Хижина дяди Тома - Гарриет Бичер-Стоу 28 стр.


Сен-Клера девочка забавляла, как забавляют проделки попугая или охотничьей собаки. Всякий раз, когда Топси грозило наказание, она искала убежища за его стулом, и Сен-Клер всегда вступался за нее. Она же всегда изыскивала повод выпросить у него мелкую монету на покупку орехов или леденцов, которыми она затем с неиссякаемой щедростью угощала остальных ребят в доме. Нужно быть справедливым и признать, что Топси никогда не жадничала и была склонна проявлять великодушие. Зло она делала только из чувства самосохранения.

Итак, теперь, когда Топси введена в нашу повесть, она будет фигурировать в дальнейшем наравне с остальными действующими лицами.

Глава XXI Кентукки

Нашим читателям, вероятно, небезынтересно будет вернуться несколько назад, на ферму в Кентукки, заглянуть также в хижину дяди Тома и посмотреть, как живется тем, о ком мы почти забыли.

Летний вечер… Двери и окна большой гостиной широко распахнуты в ожидании приносящего прохладу предзакатного ветерка.

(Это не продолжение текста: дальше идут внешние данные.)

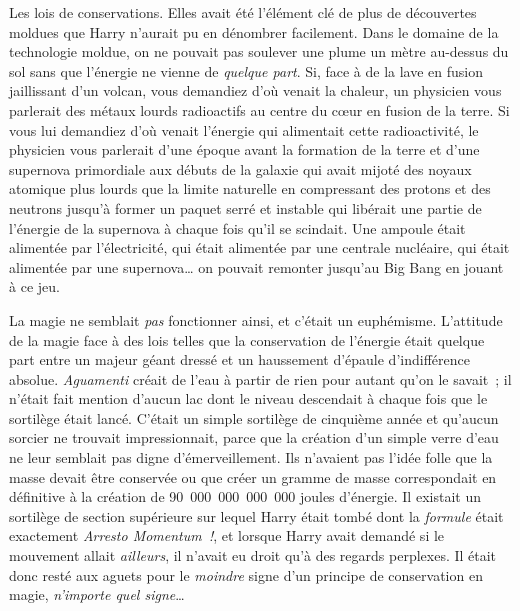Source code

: Les lois de conservations. Elles avait été l'élément clé de plus de découvertes moldues que Harry n'aurait pu en dénombrer facilement. Dans le domaine de la technologie moldue, on ne pouvait pas soulever une plume un mètre au-dessus du sol sans que l'énergie ne vienne de \emph{quelque part}. Si, face à de la lave en fusion jaillissant d'un volcan, vous demandiez d'où venait la chaleur, un physicien vous parlerait des métaux lourds radioactifs au centre du cœur en fusion de la terre. Si vous lui demandiez d'où venait l'énergie qui alimentait cette radioactivité, le physicien vous parlerait d'une époque avant la formation de la terre et d'une supernova primordiale aux débuts de la galaxie qui avait mijoté des noyaux atomique plus lourds que la limite naturelle en compressant des protons et des neutrons jusqu'à former un paquet serré et instable qui libérait une partie de l'énergie de la supernova à chaque fois qu'il se scindait. Une ampoule était alimentée par l'électricité, qui était alimentée par une centrale nucléaire, qui était alimentée par une supernova… on pouvait remonter jusqu'au Big Bang en jouant à ce jeu.

La magie ne semblait \emph{pas} fonctionner ainsi, et c'était un euphémisme. L'attitude de la magie face à des lois telles que la conservation de l'énergie était quelque part entre un majeur géant dressé et un haussement d'épaule d'indifférence absolue. \emph{Aguamenti} créait de l'eau à partir de rien pour autant qu'on le savait~; il n'était fait mention d'aucun lac dont le niveau descendait à chaque fois que le sortilège était lancé. C'était un simple sortilège de cinquième année et qu'aucun sorcier ne trouvait impressionnait, parce que la création d'un simple verre d'eau ne leur semblait pas digne d'émerveillement. Ils n'avaient pas l'idée folle que la masse devait être conservée ou que créer un gramme de masse correspondait en définitive à la création de 90~000~000~000~000 joules d'énergie. Il existait un sortilège de section supérieure sur lequel Harry était tombé dont la \emph{formule} était exactement \emph{Arresto Momentum~!}, et lorsque Harry avait demandé si le mouvement allait \emph{ailleurs}, il n'avait eu droit qu'à des regards perplexes. Il était donc resté aux aguets pour le \emph{moindre} signe d'un principe de conservation en magie, \emph{n'importe quel signe}…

Мистер Шельби сидит в большом холле, который прилегает к гостиной, тянется вдоль всего дома и заканчивается с обеих сторон балконами. Откинувшись на спинку стула и положив ноги на другой стул, он наслаждается послеобеденной сигарой. Миссис Шельби, занятая вышиванием, сидит у дверей гостиной. Сразу видно, что она чем-то озабочена и только ищет удобного случая, чтобы заговорить.

— Ты знаешь, — произнесла она наконец, — Хлоя получила письмо от Тома.

— Серьезно? У него, по-видимому, нашлись там друзья… Как же ему живется, бедному старому Тому?

— Его продали в очень хороший дом. Мне кажется, что с ним хорошо обращаются и не перегружают работой.

— Тем лучше, тем лучше! Это меня радует, — с большой искренностью проговорил мистер Шельби. — Том, надо полагать, привыкнет к Югу и даже не пожелает вернуться сюда.

— О нет! Он как раз спрашивает, скоро ли накопится достаточно денег на его выкуп.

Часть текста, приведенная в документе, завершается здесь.